A estas obras capitales se pueden añadir algunas otras bien interesantes que tocan el género distópico de forma tangencial, o desde otras perspectivas: Rebelión en la granja (Destino) del propio Orwell, Fahrenheit 451 (Minotauro) de Ray Bradbury, La naranja mecánica (Booket) de Anthony Burguess —con su espectacular adaptación cinematográfica por mano de Stanley Kubrick— o El palacio de los sueños (Cátedra) del albanes Ismaíl Kadaré, en donde todo un Estado pretende conocer el contenido de los sueños de sus súbditos como una forma de adelantarse a las posibles conspiraciones.

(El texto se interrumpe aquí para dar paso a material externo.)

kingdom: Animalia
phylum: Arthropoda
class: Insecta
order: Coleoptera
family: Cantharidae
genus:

Aquí os enlazo a un par de reseñas críticas sobre la novela de Ismaíl Kadaré, que pueden resultar útiles para ampliar información:


Me he referido en esta columna, de una forma fugaz, a este tipo de literatura únicamente mencionando algunas de las obras y de los escritores más notables del género distópico. Por supuesto, y no es este lugar para ello, sus tramas y estructuras son riquísimas, presentando, además, toda una serie de similitudes entre ellas, especialmente a la hora de retratar a los personajes protagonistas que intentan sublevarse al rodillo totalitario del bienestar impuesto, sin conseguirlo.

Dejando a un lado esas consideraciones que darían para una amplia clase de literatura, no puedo dejar de pensar en que la percha de ciencia ficción sobre la que se afirma el género distópico, quizás, no sea tan ficticia, y que los avances tecnológicos que aparecen en estas novelas, o en la serie de Black Mirror, si no han llegado ya se encuentran a la vuelta de la esquina.

Quiero decir con esto que, tal vez, nuestra tan cacareada democracia occidental, nuestra sociedad de consumo, nuestro Estado del bienestar, cada vez esté derivando más hacia un totalitarismo que impone el pensamiento único, sanciona lo políticamente incorrecto, castiga la capacidad de pensar de forma individual y trata de mantenernos la mayor del tiempo alienados en el consumo del ocio y en estado de pánico gracias a una milimétrica desinformación cuyo objeto es que no seamos capaces de pensar por nosotros mismos y formularnos algunas preguntas que, de hacerlo, podrían terminar con el sistema que, tan vanidosamente, ser jacta de ser la mejor forma de gobierno para los hombres.

¿Lo es? ¿Somos hombres o ya somos otra cosa, una especie acogotada, aplastada y reprimida que juguetea con la tecnología, los móviles, las películas en 3D, los ordenadores de última generación, y nos creemos que lo controlamos y que lo sabemos todo cuando, en realidad, es completamente al revés, que estamos esclavizados por un sistema falsamente liberal que nos ahoga?

¿No estaremos viviendo la mayor de las distopías sin ser capaces de entenderla? Tal vez en las lecturas de estas novelas, o en la serie Black Mirror podamos encontrar un espejo que refleje alguna respuesta que consiga despertarnos de la estupidez.